Originalmente, o Canta Nordeste foi criado para mostrar a cena musical da região, revelando os clássicos e os modernos. Com o tempo, além da arte e cultura, passou a revelar também a realidade sócio-econômica, aspectos históricos, política, belezas e horrores do Nordeste. O programa denunciou a violência, o machismo, o racismo; tratou do cangaço, da seca e da fome; contou das belezas do sertão e das riquezas do litoral.

Por Romário Schetino, publicado originalmente no portal Brasiliarios

Neste domingo, dia 23/1, às 16h, o programa Canta Nordeste vai ao ar pela última vez na Rádio Cultura FM 100,9. O jornalista Dioclécio Luz e Cíntia Magalhães, apresentadores do programa, encerram uma história que tem 33 anos na emissora estatal de Brasília. Era o mais antigo da Cultura FM.

Ao longo desse tempo o Canta Nordeste foi uma atividade voluntária, sem custos para a rádio ou para o estado. Nesses 33 anos só ocorreu uma exceção – durou dois semestres.

Foi quando o programa se candidatou e foi selecionado para receber recursos do Fundo de Apoio à Cultura (FAC). O Tribunal de Contas do Distrito Federal, porém, entendeu que colaboradores ou voluntários da rádio não podiam captar recursos do FAC, exigindo da secretaria de Cultura que nos próximos editais do Fundo figurasse esse veto. O veto foi firmado e atinge a toda categoria da radiodifusão.

A decisão do TCDF inviabiliza todos os outros projetos que Dioclécio e Cíntia planejaram para 2022 contando com recursos do FAC, incluindo um podcast sobre literatura e programas sobre diversidade em outras emissoras. A única possibilidade desse fim de mundo não acontecer, era deixar a Rádio Cultura, deixar de ser colaborador ou voluntário. E é o que está sendo feito agora.

Originalmente, o Canta Nordeste foi criado para mostrar a cena musical da região, revelando os clássicos e os modernos. Com o tempo, além da arte e cultura, passou a revelar também a realidade sócio-econômica, aspectos históricos, política, belezas e horrores do Nordeste. O programa denunciou a violência, o machismo, o racismo; tratou do cangaço, da seca e da fome; contou das belezas do sertão e das riquezas do litoral.
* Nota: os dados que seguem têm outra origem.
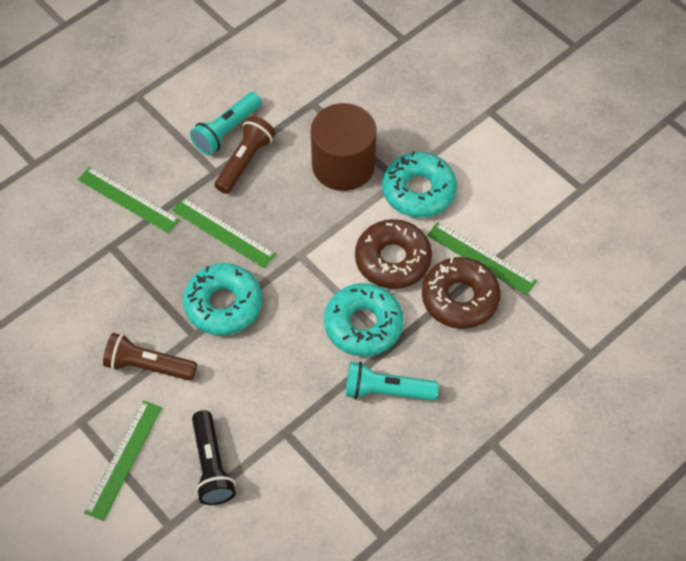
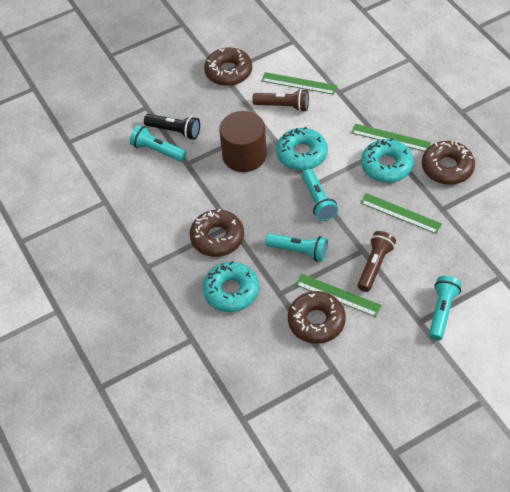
brown donut: 2 -> 4
turquoise flashlight: 2 -> 4

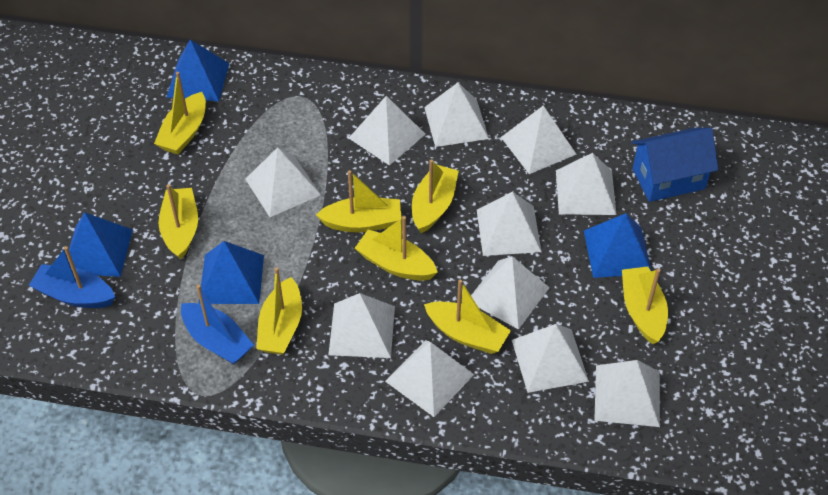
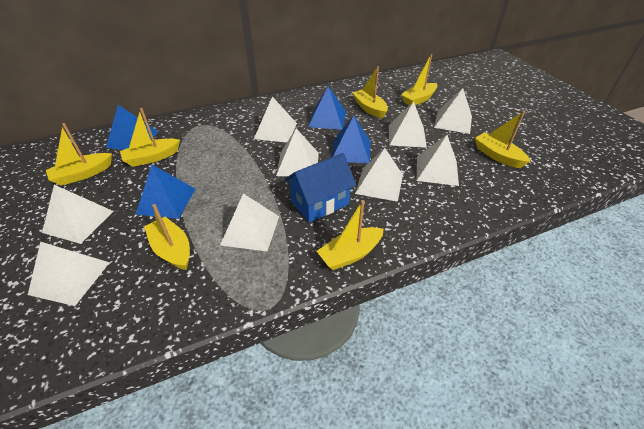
blue boat: 2 -> 0
white pyramid: 11 -> 9
yellow boat: 8 -> 7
Foram diversos programas sobre meio ambiente, muitos sobre o feminismo, dezenas da sua luta antirracista, vários contra esse governo que festeja a morte dos brasileiros.

Da música, trouxe nomes consagrados, como Luiz Gonzaga e Jackson do Pandeiro, Caetano Veloso, Gilberto Gil, Gal Costa. Fez entrevistas com Baby Consuelo, Tomzé, Quinteto Violado, Geraldo Azevedo, Fagner, Zé Ramalho, Hermeto Paschoal, Marinês, Elomar, Elba Ramalho. Foi um dos primeiros em Brasília a entrevistar e tocar Chico César, Lenine, Chico Science. Abriu as portas para as meninas que hoje fazem a diferença na música brasileira, caso de Flaira Ferro, Juliana Linhares, Luedji Luna, Socorro Lira, Lorena Nunes.

Brasília é Canta Nordeste. O programa mostrou a arte de Beirão, Rênio Quintas, Paraibola, Chinelo de Couro, Célia Porto, Alberto Salgado, Afonso Gadelha, Roberto Correa, Orquestra Marafreboi, Marcelo Café, Clôdo, Climério e Clésio Ferreira, Haono Beko, Criolina, Gog, Túlio Borges, Zelito Passos, Carlinhos Piauí, entre muitos outros. Não é exagero dizer que o Canta Nordeste se tornou parte da história da cena cultural de Brasília.

Ele agora encerra sua história na Rádio Cultura FM, mas não morre. O programa já é veiculado na Rádio Eixo (via internet) e em três rádio comunitárias: Utopia (Planaltina, DF), Valente (Valente, Bahia) e Noroeste (Campinas, São Paulo). Se anime, cabra! “Ano passado eu morri, mas esse ano eu não morro”, como disse Belchior.